I do not how to explain this paragrahs .Someone can helpe me, please?
excuse me .accordong to tihs paragraphs .I realize I myself may sound cynical about romantic love, and perhaps I am.While I do believe there isn’t felling that even comes close to being as exciting as being in love, I also have seen too many couples who based their decision to marry on their intense emotional attachment for each other only to learn later that they were completely incompatible in every other way. Being in love is a wonderful experience, but it is not sufficient justification for making a decision that will affect the rest of your life. When choosing a lifelong partner, we need to be as objective, rational, and clearheaded as possible .Unfortunately, being in love often makes it difficult to summon these
qualities. Several researcher have documented the summon observation that we overlook the defects or imperfections in our lovers. It is only after love has worn off that we can see their deficiencies.
How should I explain this paragraph ? Thank you.
Let us return, for a moment, to hunt's remark that we are firmly of two minds when it comes to romantic love. What he meant was that most of us are smart enough and rational enough not to let our hearts control our lives. We all want to fall in love, but we have the wisdom to fall in love with people who are similar to
ourselves in terms of background temperament, and values –factors that important to a stable relationship. Even if we seem romantic,part of us remains objective enough to make relatively good choices when it comes to selecting a partner.People who are very romantic allow their emotions to overcome their reason. For instance, young women who have an unwanted pregnancy have higher romanticism scores than those who do not. A more common problem among the extremely romantic is the tendency to make commitments too quickly, and then to become disappointed once the felling of romantic love inevitably begin to fade. This paragraphs is mean? I'm very scare to presentation this.
- 1 decade agoFavorite Answer
Basically, it's saying that younger people such as college students are more romantic because they are only focused on emotional attachment such as love. Some older and "wiser" people as they say, begin to realize when they married, it was only because of love like the much younger college students. They also start to realize that they are different in almost every other way such as hobbies and interests.
In my opinion, they are trying to say that to get married, love is not enough. You must connect on multiple levels like hobbies and interests to make it work effectively in the long term.
- 1 decade ago
Love is not something that can be measured, however a person's ability to love can be determined..statistics state that inherent in humans is the need to repair fractured relationships that occurred with primary care givers and that we will attempt to do that over and over again in all of our personal relationships...with successful psychotherapy a person is made more aware of this tendency and therefore has a greater perception and a greater ability to act consciously vs subconsciously..premarital counseling can also bring to light the reasons behind such intense emotional attachments to partners. this is another way to flush out old family of origin patterns of behavior and to identify any unfinished emotional business one has leaving the space for there to be both feelings and thoughts to coexist within the relationship as feelings are a necessary part of life and the ability to know ones self and others
- 1 decade ago
Real simply: Look before you leap.
A point is made that emotions displace intelligence sometimes.

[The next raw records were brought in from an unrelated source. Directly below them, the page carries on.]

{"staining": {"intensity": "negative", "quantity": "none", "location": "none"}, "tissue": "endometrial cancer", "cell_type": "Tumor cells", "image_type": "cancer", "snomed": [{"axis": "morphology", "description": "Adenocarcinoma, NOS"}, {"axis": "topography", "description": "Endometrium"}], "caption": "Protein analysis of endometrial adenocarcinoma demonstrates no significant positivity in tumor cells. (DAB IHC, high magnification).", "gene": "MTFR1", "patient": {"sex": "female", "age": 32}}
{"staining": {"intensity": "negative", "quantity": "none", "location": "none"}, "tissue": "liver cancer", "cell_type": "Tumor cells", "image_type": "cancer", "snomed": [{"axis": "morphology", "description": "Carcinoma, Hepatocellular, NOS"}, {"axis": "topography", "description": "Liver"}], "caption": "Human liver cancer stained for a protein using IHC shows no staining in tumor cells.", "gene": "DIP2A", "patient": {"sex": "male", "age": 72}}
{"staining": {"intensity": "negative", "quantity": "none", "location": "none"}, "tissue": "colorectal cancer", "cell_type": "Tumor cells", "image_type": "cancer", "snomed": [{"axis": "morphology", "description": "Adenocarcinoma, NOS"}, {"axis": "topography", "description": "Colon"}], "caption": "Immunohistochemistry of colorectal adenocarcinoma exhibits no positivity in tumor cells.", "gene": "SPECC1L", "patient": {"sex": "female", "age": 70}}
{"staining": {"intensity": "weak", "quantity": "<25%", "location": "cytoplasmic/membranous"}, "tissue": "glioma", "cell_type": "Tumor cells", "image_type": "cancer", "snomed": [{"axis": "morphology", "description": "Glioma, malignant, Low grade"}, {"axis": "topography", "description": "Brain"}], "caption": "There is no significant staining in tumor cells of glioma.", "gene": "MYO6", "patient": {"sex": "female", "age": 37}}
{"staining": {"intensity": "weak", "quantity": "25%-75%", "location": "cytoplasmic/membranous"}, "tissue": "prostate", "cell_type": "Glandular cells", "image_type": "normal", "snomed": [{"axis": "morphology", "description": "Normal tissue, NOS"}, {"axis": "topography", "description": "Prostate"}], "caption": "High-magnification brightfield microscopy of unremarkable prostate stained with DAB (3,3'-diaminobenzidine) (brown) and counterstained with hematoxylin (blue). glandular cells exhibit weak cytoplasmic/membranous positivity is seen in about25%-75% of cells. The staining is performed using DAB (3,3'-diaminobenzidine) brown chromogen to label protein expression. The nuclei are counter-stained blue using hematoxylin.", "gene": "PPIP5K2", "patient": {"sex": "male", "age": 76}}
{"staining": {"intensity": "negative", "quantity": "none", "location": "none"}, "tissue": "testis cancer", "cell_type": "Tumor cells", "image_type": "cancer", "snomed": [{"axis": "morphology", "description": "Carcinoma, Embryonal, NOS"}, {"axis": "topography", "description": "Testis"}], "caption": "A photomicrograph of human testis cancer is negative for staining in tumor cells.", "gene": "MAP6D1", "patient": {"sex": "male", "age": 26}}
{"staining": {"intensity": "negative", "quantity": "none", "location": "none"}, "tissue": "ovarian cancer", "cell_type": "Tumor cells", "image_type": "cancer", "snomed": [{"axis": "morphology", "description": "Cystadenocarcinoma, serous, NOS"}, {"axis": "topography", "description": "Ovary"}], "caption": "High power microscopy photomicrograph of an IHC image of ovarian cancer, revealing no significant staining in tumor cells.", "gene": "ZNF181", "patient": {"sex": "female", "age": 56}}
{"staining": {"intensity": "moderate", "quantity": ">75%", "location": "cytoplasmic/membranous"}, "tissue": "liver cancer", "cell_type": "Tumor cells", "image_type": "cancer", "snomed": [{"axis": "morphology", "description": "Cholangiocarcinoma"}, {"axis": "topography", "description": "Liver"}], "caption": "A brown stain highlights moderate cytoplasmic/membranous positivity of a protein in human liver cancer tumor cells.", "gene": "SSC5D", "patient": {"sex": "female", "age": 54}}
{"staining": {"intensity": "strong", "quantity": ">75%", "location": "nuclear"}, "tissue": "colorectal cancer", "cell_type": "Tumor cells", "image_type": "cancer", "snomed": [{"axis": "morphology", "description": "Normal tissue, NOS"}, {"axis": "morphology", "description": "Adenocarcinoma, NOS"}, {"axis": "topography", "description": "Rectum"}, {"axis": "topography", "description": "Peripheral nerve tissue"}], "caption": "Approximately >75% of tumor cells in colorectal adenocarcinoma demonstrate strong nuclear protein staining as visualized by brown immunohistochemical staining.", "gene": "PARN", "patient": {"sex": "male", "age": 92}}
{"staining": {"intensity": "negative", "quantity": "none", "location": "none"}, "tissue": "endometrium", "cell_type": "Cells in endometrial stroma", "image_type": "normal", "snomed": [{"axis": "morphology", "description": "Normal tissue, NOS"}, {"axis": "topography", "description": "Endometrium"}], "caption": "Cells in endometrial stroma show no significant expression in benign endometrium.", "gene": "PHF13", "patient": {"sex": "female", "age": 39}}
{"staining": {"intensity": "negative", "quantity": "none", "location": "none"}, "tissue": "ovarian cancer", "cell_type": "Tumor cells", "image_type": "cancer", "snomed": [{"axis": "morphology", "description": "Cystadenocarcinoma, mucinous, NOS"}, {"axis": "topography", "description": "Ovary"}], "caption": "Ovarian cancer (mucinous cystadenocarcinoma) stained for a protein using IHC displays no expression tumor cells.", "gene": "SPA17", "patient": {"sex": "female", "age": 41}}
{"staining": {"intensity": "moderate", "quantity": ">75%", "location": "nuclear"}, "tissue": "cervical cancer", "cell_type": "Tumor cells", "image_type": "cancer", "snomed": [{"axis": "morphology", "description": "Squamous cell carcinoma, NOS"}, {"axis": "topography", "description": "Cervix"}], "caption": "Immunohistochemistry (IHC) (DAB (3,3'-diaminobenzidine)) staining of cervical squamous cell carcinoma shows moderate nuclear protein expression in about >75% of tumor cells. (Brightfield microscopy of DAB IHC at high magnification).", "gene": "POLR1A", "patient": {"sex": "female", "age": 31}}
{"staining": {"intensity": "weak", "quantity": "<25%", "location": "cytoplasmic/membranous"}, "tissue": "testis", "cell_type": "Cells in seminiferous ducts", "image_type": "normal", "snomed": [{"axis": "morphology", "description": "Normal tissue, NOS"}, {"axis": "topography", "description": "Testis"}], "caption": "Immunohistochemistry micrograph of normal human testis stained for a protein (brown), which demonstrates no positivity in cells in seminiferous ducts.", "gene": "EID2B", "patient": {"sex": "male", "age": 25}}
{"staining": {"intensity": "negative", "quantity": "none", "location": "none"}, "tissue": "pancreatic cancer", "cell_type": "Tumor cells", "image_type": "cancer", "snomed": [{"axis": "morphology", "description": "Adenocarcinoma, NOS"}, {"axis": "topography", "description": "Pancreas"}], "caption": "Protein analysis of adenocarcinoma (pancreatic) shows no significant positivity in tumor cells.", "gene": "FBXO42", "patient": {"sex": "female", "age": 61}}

Many many people are incapable of seeing beyond their emotions.
Know yourself before you get into an inter-dependent relationship.
See how much you want from someone is neurotic dependence.
Knowing the above might only be found through psychoanalysis.
Lots of luck to you.
- 1 decade ago
This paragraph means that colledge students are more romantic than older people, also some relationships fail because it is based too early on love only and nothing else.